* **Goal of the exercise**: Copy all records verbatim, images excluded.

———

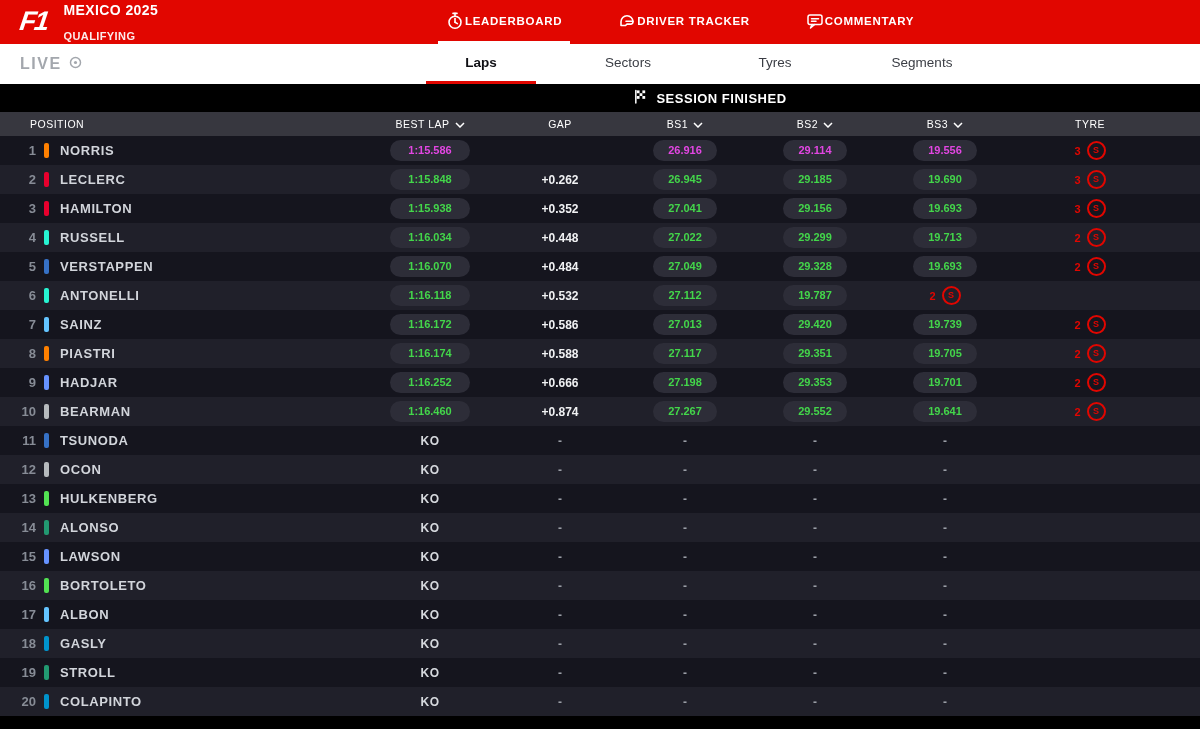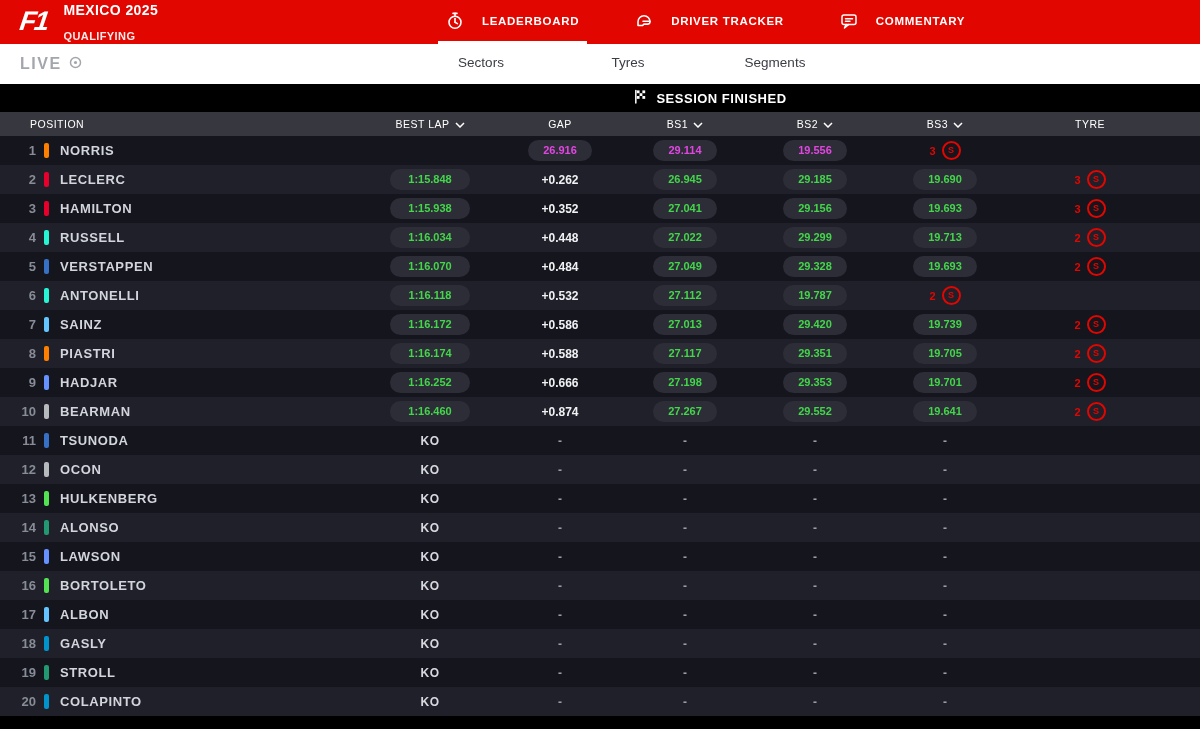--- a/index.html
+++ b/index.html
@@ -18,21 +18,21 @@
   .brand { display:flex; align-items:center; gap:16px; padding-left:20px; }
   .f1-logo {
     color:#fff; font-weight:900; font-style:italic; font-size:27px;
     letter-spacing:-2px; transform:skewX(-8deg); line-height:1;
   }
   .event { display:flex; flex-direction:column; justify-content:center; line-height:1.15;gap:12px; }
   .event-name { color:#fff; font-size:14px; font-weight:800; letter-spacing:.4px; }
   .session-name { color:#ffffff; opacity:.92; font-size:11px; font-weight:600; letter-spacing:.4px; }
   .top-tabs { position:absolute; left:438px; top:0; bottom:0; display:flex; gap:40px; }
   .top-tab {
-    display:flex; align-items:center; gap:18px; padding:0 8px;
+    display:flex; align-items:center; gap:1px; padding:0 8px;
     color:#fff; font-size:11.5px; font-weight:700; letter-spacing:.7px;
     border-bottom:3px solid transparent; box-sizing:border-box; cursor:pointer;
   }
   .top-tab.active { border-bottom-color:#fff; }
   .top-tab .icon { display:flex; align-items:center; }
 
   
   .subnav { position:relative; height:40px; background:#fff; }
   .live {
     position:absolute; left:20px; top:0; bottom:0; display:flex; align-items:center; gap:7px;
@@ -147,20 +147,21 @@
     <div class="live">
       <span>LIVE</span>
       <span>
         <svg width="13" height="13" viewBox="0 0 14 14" fill="none">
           <circle cx="7" cy="7" r="5.4" stroke="#a3a7ad" stroke-width="1.6"></circle>
             <circle cx="7" cy="7" r="1.7" fill="#a3a7ad"></circle>
         </svg>
       </span>
     </div>
     <nav class="sub-tabs">
+      <div class="sub-tab active">Laps</div>
       <div class="sub-tab">Sectors</div>
       <div class="sub-tab">Tyres</div>
       <div class="sub-tab">Segments</div>
     </nav>
   </div>
 
   <div class="banner">
     <div class="banner-inner">
       <span>
         <svg width="15" height="15" viewBox="0 0 16 16" fill="none">
@@ -220,20 +221,23 @@
     </div>
   </div>
 
   <div class="tbody">
   <div class="row lb-grid odd">
     <div class="cell cell-pos">1</div>
     <div class="cell cell-bar">
       <span class="teambar" style="background: rgb(255, 128, 0);"></span>
     </div>
     <div class="cell cell-driver">NORRIS</div>
+    <div class="cell">
+      <span class="pill fastest">1:15.586</span>
+    </div>
     <div class="cell cell-gap">
       <span></span>
     </div>
     <div class="cell cell-bs">
       <span class="pill fastest">26.916</span>
     </div>
     <div class="cell cell-bs">
       <span class="pill fastest">29.114</span>
     </div>
     <div class="cell cell-bs">

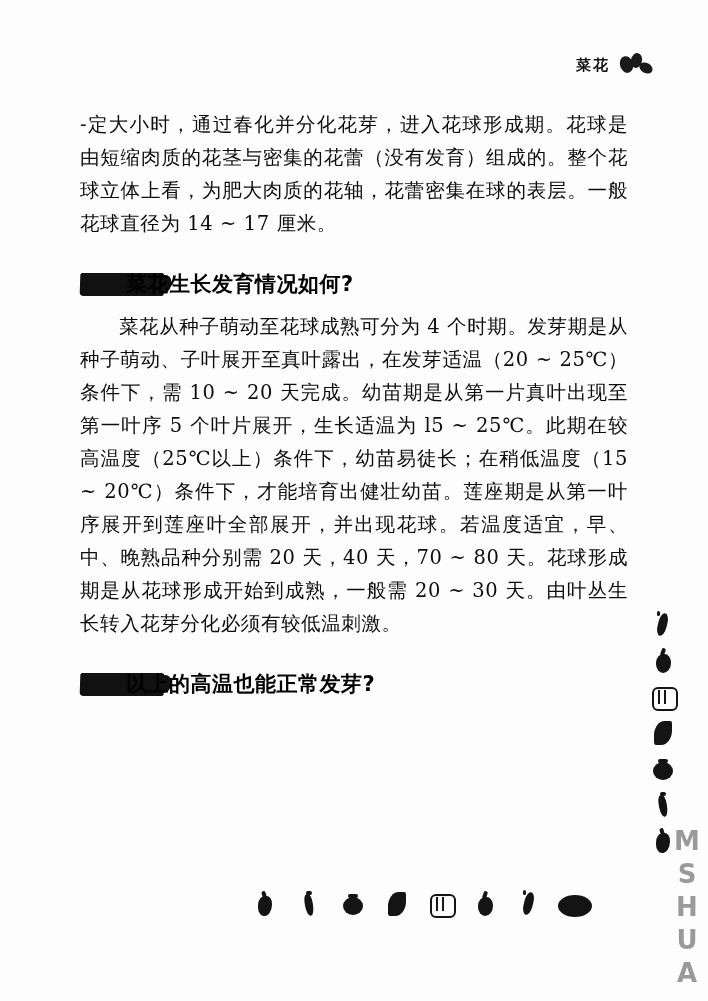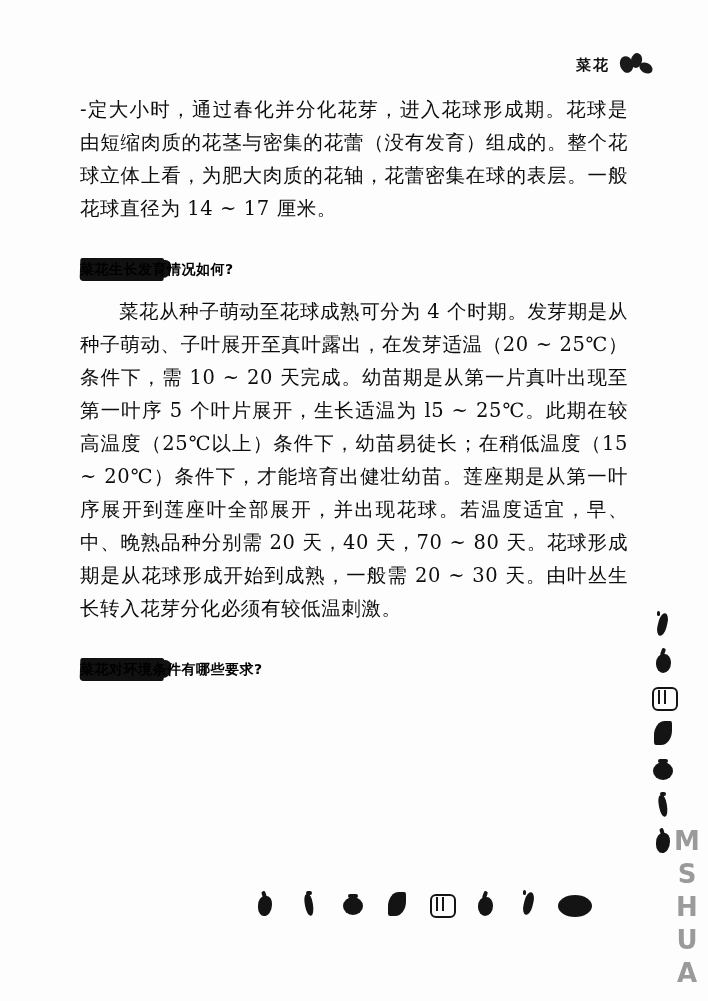--- a/index.html
+++ b/index.html
@@ -49,21 +49,21 @@
     border-radius: 50%;
   }
   .header-deco .b1 { width: 13px; height: 17px; left: 0px; top: 4px; transform: rotate(-18deg); }
   .header-deco .b2 { width: 11px; height: 15px; left: 11px; top: 1px; transform: rotate(12deg); }
   .header-deco .b3 { width: 14px; height: 10px; left: 19px; top: 11px; transform: rotate(28deg); }
 
   
   .content {
     position: absolute;
     left: 80px;
-    top: 93px;
+    top: 108px;
     width: 548px;
   }
 
   p.para {
     margin: 0 0 2px 0;
     font-size: 19.5px;
     line-height: 33px;
     text-align: justify;
     text-justify: inter-ideograph;
     letter-spacing: 0.6px;
@@ -97,21 +97,22 @@
     position: absolute;
     right: -7px;
     top: 2px;
     width: 12px;
     height: 18px;
     background: #111;
     border-radius: 0 6px 8px 0;
   }
   .heading .htext {
     position: relative;
-    font-size: 14px;
+    margin-left: 46px;
+    font-size: 21px;
     font-weight: bold;
     line-height: 28px;
     letter-spacing: 0.5px;
     color: #000;
     font-family: "DejaVu Sans", "Liberation Sans", sans-serif;
   }
 
   
   .veg-strip {
     position: absolute;
@@ -207,21 +208,21 @@
       <span class="brush"></span>
       <span class="htext">菜花生长发育情况如何?</span>
     </div>
 
     <p class="para indent">菜花从种子萌动至花球成熟可分为 4 个时期。发芽期是从种子萌动、子叶展开至真叶露出，在发芽适温（20 ~ 25℃）条件下，需 10 ~ 20 天完成。幼苗期是从第一片真叶出现至第一叶序 5 个叶片展开，生长适温为 l5 ~ 25℃。此期在较高温度（25℃以上）条件下，幼苗易徒长；在稍低温度（15 ~ 20℃）条件下，才能培育出健壮幼苗。莲座期是从第一叶序展开到莲座叶全部展开，并出现花球。若温度适宜，早、中、晚熟品种分别需 20 天，40 天，70 ~ 80 天。花球形成期是从花球形成开始到成熟，一般需 20 ~ 30 天。由叶丛生长转入花芽分化必须有较低温刺激。</p>
 
     <div class="block-gap"></div>
 
     <div class="heading">
       <span class="brush"></span>
-      <span class="htext">菜花对环境条件有哪些要求?</span>
+      <span class="htext">以上的高温也能正常发芽?</span>
     </div>
 
 
   </div>
 
   <div class="veg-strip">
     <span class="veg v-cuke">
         <i class="body"></i>
         <i class="stem"></i>
       </span>

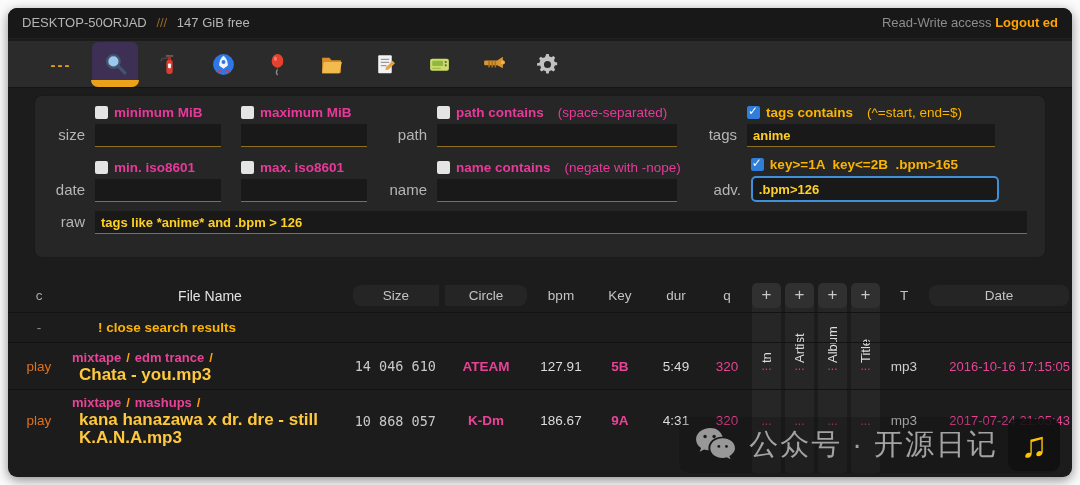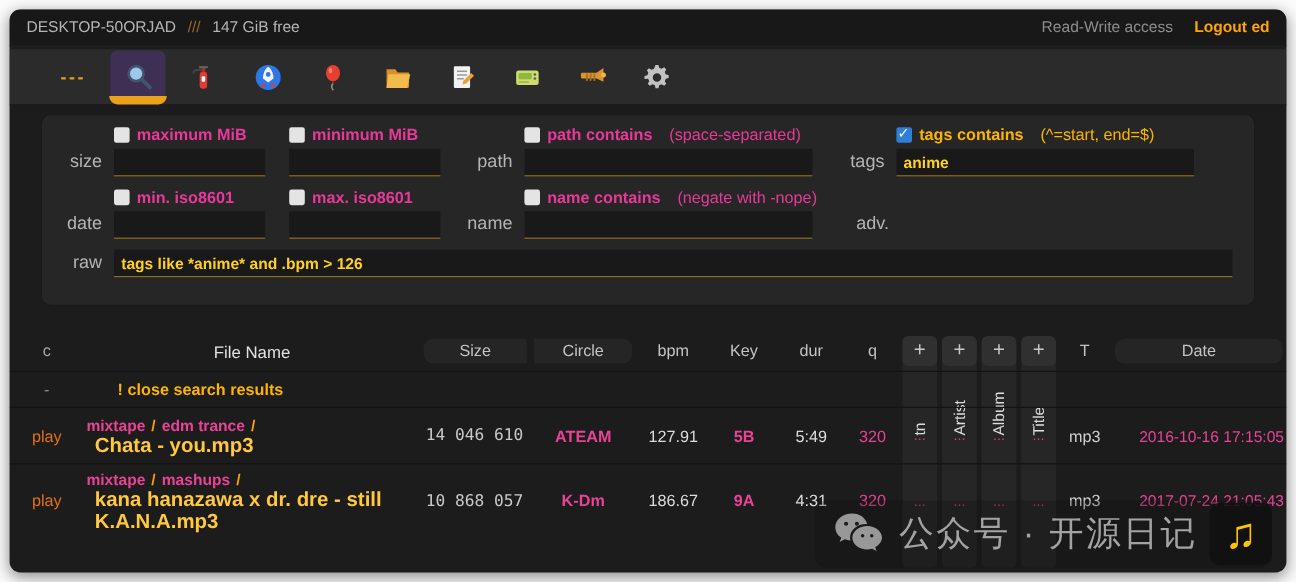--- a/index.html
+++ b/index.html
@@ -14,21 +14,21 @@
     overflow:hidden;
   }
   
   .topbar{
     height:30px;line-height:30px;background:#181818;display:flex;
     justify-content:space-between;padding:0 14px;font-size:13px;color:#b5b5b5;
     border-bottom:1px solid #222;
   }
   .topbar .left span{margin-right:6px;}
   .tb-sep{color:#97682b;}
-  .tb-access{color:#8d8d8d;margin-right:14px;}
+  .tb-access{color:#8d8d8d;}
   .tb-logout{color:#ffa400;font-weight:bold;cursor:pointer;}
   
   .tabbar{
     margin-top:2px;height:46px;background:#2b2b2b;display:flex;align-items:center;
     gap:8px;padding-left:30px;border-bottom:1px solid #151515;
   }
   .tab{
     position:relative;width:46px;height:38px;display:flex;align-items:center;
     justify-content:center;border-radius:6px;cursor:pointer;
   }
@@ -226,28 +226,28 @@
   </div>
 
   <div class="searchpanel">
 
     <div class="f-row">
       <div class="f-label">size</div>
       <div class="pair">
         <div class="fgroup">
           <div class="cbrow">
             <span class="cbx"></span>
-            <span class="cb-label">maximum MiB</span>
+            <span class="cb-label">minimum MiB</span>
           </div>
           <input class="inp in-sm" type="text" style="">
         </div>
         <div class="fgroup">
           <div class="cbrow">
             <span class="cbx"></span>
-            <span class="cb-label">minimum MiB</span>
+            <span class="cb-label">maximum MiB</span>
           </div>
           <input class="inp in-sm" type="text" style="">
         </div>
       </div>
 
       <div class="f-label w2">path</div>
       <div class="fgroup">
         <div class="cbrow">
           <span class="cbx"></span>
           <span class="cb-label">path contains</span>
@@ -290,20 +290,27 @@
       <div class="fgroup">
         <div class="cbrow">
           <span class="cbx"></span>
           <span class="cb-label">name contains</span>
           <span class="cb-hint">(negate with -nope)</span>
         </div>
         <input class="inp in-md" type="text" style="">
       </div>
 
       <div class="f-label w3">adv.</div>
+      <div class="fgroup">
+        <div class="cbrow on">
+          <span class="cbx on"></span>
+          <span class="cb-label">key&gt;=1A  key&lt;=2B  .bpm&gt;165</span>
+        </div>
+        <input class="inp in-lg focused" type="text" autofocus="" value=".bpm&gt;126" style="">
+      </div>
     </div>
 
     <div class="f-row">
       <div class="f-label">raw</div>
       <div class="rawwrap">
         <input class="inp in-raw" type="text" value="tags like *anime* and .bpm &gt; 126" style="">
       </div>
     </div>
   </div>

———

* **Solution**:
--- a/index.html
+++ b/index.html
@@ -18,21 +18,21 @@
   .brand { display:flex; align-items:center; gap:16px; padding-left:20px; }
   .f1-logo {
     color:#fff; font-weight:900; font-style:italic; font-size:27px;
     letter-spacing:-2px; transform:skewX(-8deg); line-height:1;
   }
   .event { display:flex; flex-direction:column; justify-content:center; line-height:1.15;gap:12px; }
   .event-name { color:#fff; font-size:14px; font-weight:800; letter-spacing:.4px; }
   .session-name { color:#ffffff; opacity:.92; font-size:11px; font-weight:600; letter-spacing:.4px; }
   .top-tabs { position:absolute; left:438px; top:0; bottom:0; display:flex; gap:40px; }
   .top-tab {
-    display:flex; align-items:center; gap:18px; padding:0 8px;
+    display:flex; align-items:center; gap:1px; padding:0 8px;
     color:#fff; font-size:11.5px; font-weight:700; letter-spacing:.7px;
     border-bottom:3px solid transparent; box-sizing:border-box; cursor:pointer;
   }
   .top-tab.active { border-bottom-color:#fff; }
   .top-tab .icon { display:flex; align-items:center; }
 
   
   .subnav { position:relative; height:40px; background:#fff; }
   .live {
     position:absolute; left:20px; top:0; bottom:0; display:flex; align-items:center; gap:7px;
@@ -147,20 +147,21 @@
     <div class="live">
       <span>LIVE</span>
       <span>
         <svg width="13" height="13" viewBox="0 0 14 14" fill="none">
           <circle cx="7" cy="7" r="5.4" stroke="#a3a7ad" stroke-width="1.6"></circle>
             <circle cx="7" cy="7" r="1.7" fill="#a3a7ad"></circle>
         </svg>
       </span>
     </div>
     <nav class="sub-tabs">
+      <div class="sub-tab active">Laps</div>
       <div class="sub-tab">Sectors</div>
       <div class="sub-tab">Tyres</div>
       <div class="sub-tab">Segments</div>
     </nav>
   </div>
 
   <div class="banner">
     <div class="banner-inner">
       <span>
         <svg width="15" height="15" viewBox="0 0 16 16" fill="none">
@@ -220,20 +221,23 @@
     </div>
   </div>
 
   <div class="tbody">
   <div class="row lb-grid odd">
     <div class="cell cell-pos">1</div>
     <div class="cell cell-bar">
       <span class="teambar" style="background: rgb(255, 128, 0);"></span>
     </div>
     <div class="cell cell-driver">NORRIS</div>
+    <div class="cell">
+      <span class="pill fastest">1:15.586</span>
+    </div>
     <div class="cell cell-gap">
       <span></span>
     </div>
     <div class="cell cell-bs">
       <span class="pill fastest">26.916</span>
     </div>
     <div class="cell cell-bs">
       <span class="pill fastest">29.114</span>
     </div>
     <div class="cell cell-bs">

--- a/index.html
+++ b/index.html
@@ -49,21 +49,21 @@
     border-radius: 50%;
   }
   .header-deco .b1 { width: 13px; height: 17px; left: 0px; top: 4px; transform: rotate(-18deg); }
   .header-deco .b2 { width: 11px; height: 15px; left: 11px; top: 1px; transform: rotate(12deg); }
   .header-deco .b3 { width: 14px; height: 10px; left: 19px; top: 11px; transform: rotate(28deg); }
 
   
   .content {
     position: absolute;
     left: 80px;
-    top: 93px;
+    top: 108px;
     width: 548px;
   }
 
   p.para {
     margin: 0 0 2px 0;
     font-size: 19.5px;
     line-height: 33px;
     text-align: justify;
     text-justify: inter-ideograph;
     letter-spacing: 0.6px;
@@ -97,21 +97,22 @@
     position: absolute;
     right: -7px;
     top: 2px;
     width: 12px;
     height: 18px;
     background: #111;
     border-radius: 0 6px 8px 0;
   }
   .heading .htext {
     position: relative;
-    font-size: 14px;
+    margin-left: 46px;
+    font-size: 21px;
     font-weight: bold;
     line-height: 28px;
     letter-spacing: 0.5px;
     color: #000;
     font-family: "DejaVu Sans", "Liberation Sans", sans-serif;
   }
 
   
   .veg-strip {
     position: absolute;
@@ -207,21 +208,21 @@
       <span class="brush"></span>
       <span class="htext">菜花生长发育情况如何?</span>
     </div>
 
     <p class="para indent">菜花从种子萌动至花球成熟可分为 4 个时期。发芽期是从种子萌动、子叶展开至真叶露出，在发芽适温（20 ~ 25℃）条件下，需 10 ~ 20 天完成。幼苗期是从第一片真叶出现至第一叶序 5 个叶片展开，生长适温为 l5 ~ 25℃。此期在较高温度（25℃以上）条件下，幼苗易徒长；在稍低温度（15 ~ 20℃）条件下，才能培育出健壮幼苗。莲座期是从第一叶序展开到莲座叶全部展开，并出现花球。若温度适宜，早、中、晚熟品种分别需 20 天，40 天，70 ~ 80 天。花球形成期是从花球形成开始到成熟，一般需 20 ~ 30 天。由叶丛生长转入花芽分化必须有较低温刺激。</p>
 
     <div class="block-gap"></div>
 
     <div class="heading">
       <span class="brush"></span>
-      <span class="htext">菜花对环境条件有哪些要求?</span>
+      <span class="htext">以上的高温也能正常发芽?</span>
     </div>
 
 
   </div>
 
   <div class="veg-strip">
     <span class="veg v-cuke">
         <i class="body"></i>
         <i class="stem"></i>
       </span>

--- a/index.html
+++ b/index.html
@@ -14,21 +14,21 @@
     overflow:hidden;
   }
   
   .topbar{
     height:30px;line-height:30px;background:#181818;display:flex;
     justify-content:space-between;padding:0 14px;font-size:13px;color:#b5b5b5;
     border-bottom:1px solid #222;
   }
   .topbar .left span{margin-right:6px;}
   .tb-sep{color:#97682b;}
-  .tb-access{color:#8d8d8d;margin-right:14px;}
+  .tb-access{color:#8d8d8d;}
   .tb-logout{color:#ffa400;font-weight:bold;cursor:pointer;}
   
   .tabbar{
     margin-top:2px;height:46px;background:#2b2b2b;display:flex;align-items:center;
     gap:8px;padding-left:30px;border-bottom:1px solid #151515;
   }
   .tab{
     position:relative;width:46px;height:38px;display:flex;align-items:center;
     justify-content:center;border-radius:6px;cursor:pointer;
   }
@@ -226,28 +226,28 @@
   </div>
 
   <div class="searchpanel">
 
     <div class="f-row">
       <div class="f-label">size</div>
       <div class="pair">
         <div class="fgroup">
           <div class="cbrow">
             <span class="cbx"></span>
-            <span class="cb-label">maximum MiB</span>
+            <span class="cb-label">minimum MiB</span>
           </div>
           <input class="inp in-sm" type="text" style="">
         </div>
         <div class="fgroup">
           <div class="cbrow">
             <span class="cbx"></span>
-            <span class="cb-label">minimum MiB</span>
+            <span class="cb-label">maximum MiB</span>
           </div>
           <input class="inp in-sm" type="text" style="">
         </div>
       </div>
 
       <div class="f-label w2">path</div>
       <div class="fgroup">
         <div class="cbrow">
           <span class="cbx"></span>
           <span class="cb-label">path contains</span>
@@ -290,20 +290,27 @@
       <div class="fgroup">
         <div class="cbrow">
           <span class="cbx"></span>
           <span class="cb-label">name contains</span>
           <span class="cb-hint">(negate with -nope)</span>
         </div>
         <input class="inp in-md" type="text" style="">
       </div>
 
       <div class="f-label w3">adv.</div>
+      <div class="fgroup">
+        <div class="cbrow on">
+          <span class="cbx on"></span>
+          <span class="cb-label">key&gt;=1A  key&lt;=2B  .bpm&gt;165</span>
+        </div>
+        <input class="inp in-lg focused" type="text" autofocus="" value=".bpm&gt;126" style="">
+      </div>
     </div>
 
     <div class="f-row">
       <div class="f-label">raw</div>
       <div class="rawwrap">
         <input class="inp in-raw" type="text" value="tags like *anime* and .bpm &gt; 126" style="">
       </div>
     </div>
   </div>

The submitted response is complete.